Eine neue Studie belegt einmal mehr: Schwangerschaftsabbrüche führen nicht zwangsläufig zu psychischen Schäden. Wozu brauchen wir solche Studien überhaupt noch?, fragt sich unsere Kolumnistin Helen Hahne heute in ihrer Politikkolumne „Ist das euer Ernst?“.

Das entscheidende Gefühl nach Schwangerschaftsabbrüchen: Erleichterung

Letzte Woche berichteten viele Medien über eine amerikanische Studie, die im Journal „Social, Science und Medicine“ veröffentlicht wurde und untersucht hat, wie es Frauen nach einem Schwangerschaftsabbruch geht. Über einen Zeitraum von fünf Jahren haben die Forscherinnen 667 Frauen begleitet und immer wieder abgefragt, wie es ihnen mit der getroffenen Entscheidung geht. Die wichtigsten Ergebnisse der Studie: Ein hoher Prozentsatz der Frauen hat die Abtreibung über die fünf Jahre immer als richtige Entscheidung empfunden – und nach fünf Jahren konnten das 99 Prozent der Befragten für sich bestätigen, Erleichterung war die am häufigsten gefühlte Emotion in den fünf Jahren nach der Abtreibung, schlecht ging es den Frauen mit ihrer Entscheidung vor allem, wenn sie Angst haben mussten, für den Schwangerschaftsabbruch sozial geächtet zu werden.
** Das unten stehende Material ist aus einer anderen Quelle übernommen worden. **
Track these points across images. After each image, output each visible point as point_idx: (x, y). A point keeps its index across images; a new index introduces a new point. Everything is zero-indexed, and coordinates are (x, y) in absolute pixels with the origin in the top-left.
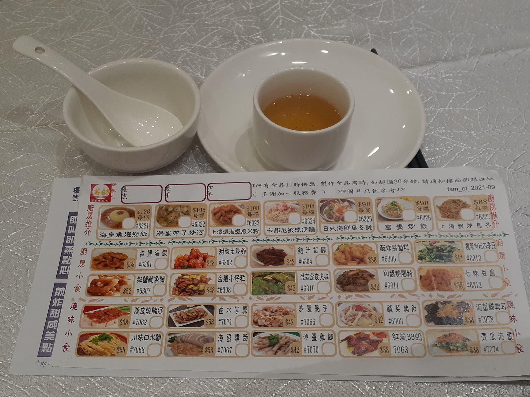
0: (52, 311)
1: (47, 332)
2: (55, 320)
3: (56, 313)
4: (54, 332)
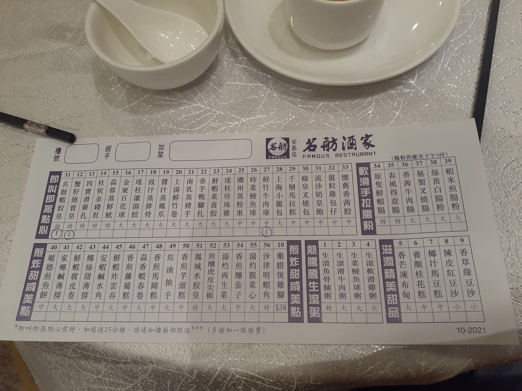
0: (31, 273)
1: (25, 295)
2: (34, 283)
3: (35, 275)
4: (32, 295)
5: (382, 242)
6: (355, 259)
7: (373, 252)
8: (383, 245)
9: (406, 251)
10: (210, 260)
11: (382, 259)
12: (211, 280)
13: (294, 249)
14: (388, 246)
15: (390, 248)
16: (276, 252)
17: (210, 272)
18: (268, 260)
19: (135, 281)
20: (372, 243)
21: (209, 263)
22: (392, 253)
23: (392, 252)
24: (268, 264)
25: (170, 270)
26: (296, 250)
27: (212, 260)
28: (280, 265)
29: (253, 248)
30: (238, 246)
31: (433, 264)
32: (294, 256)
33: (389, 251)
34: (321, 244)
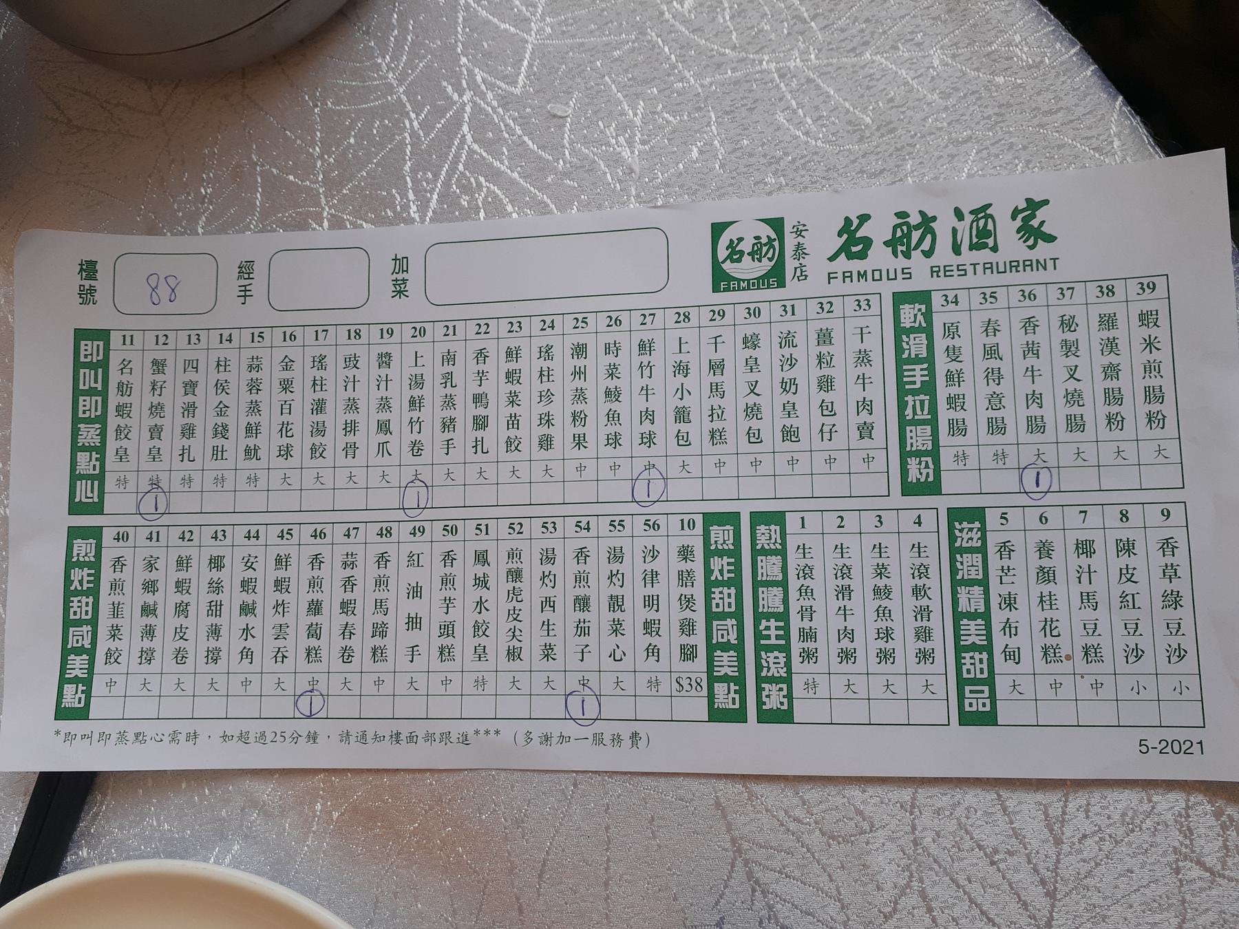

Die Studie kommt zu dem Schluss, dass die psychischen Folgen eines Schwangerschaftsabbruchs für die befragten Personen vor allem mit ihrem persönlichen und sozialen Kontext zusammenhängen und nicht mit dem Abbruch an sich. Wenn die Teilnehmende also in einem Umfeld lebt, in dem Abtreibungen kritisch gesehen werden, kann das einen Effekt auf ihre psychische Verfassung nach der Abtreibung haben. Das hat dann aber nichts mit dem Eingriff selbst zu tun.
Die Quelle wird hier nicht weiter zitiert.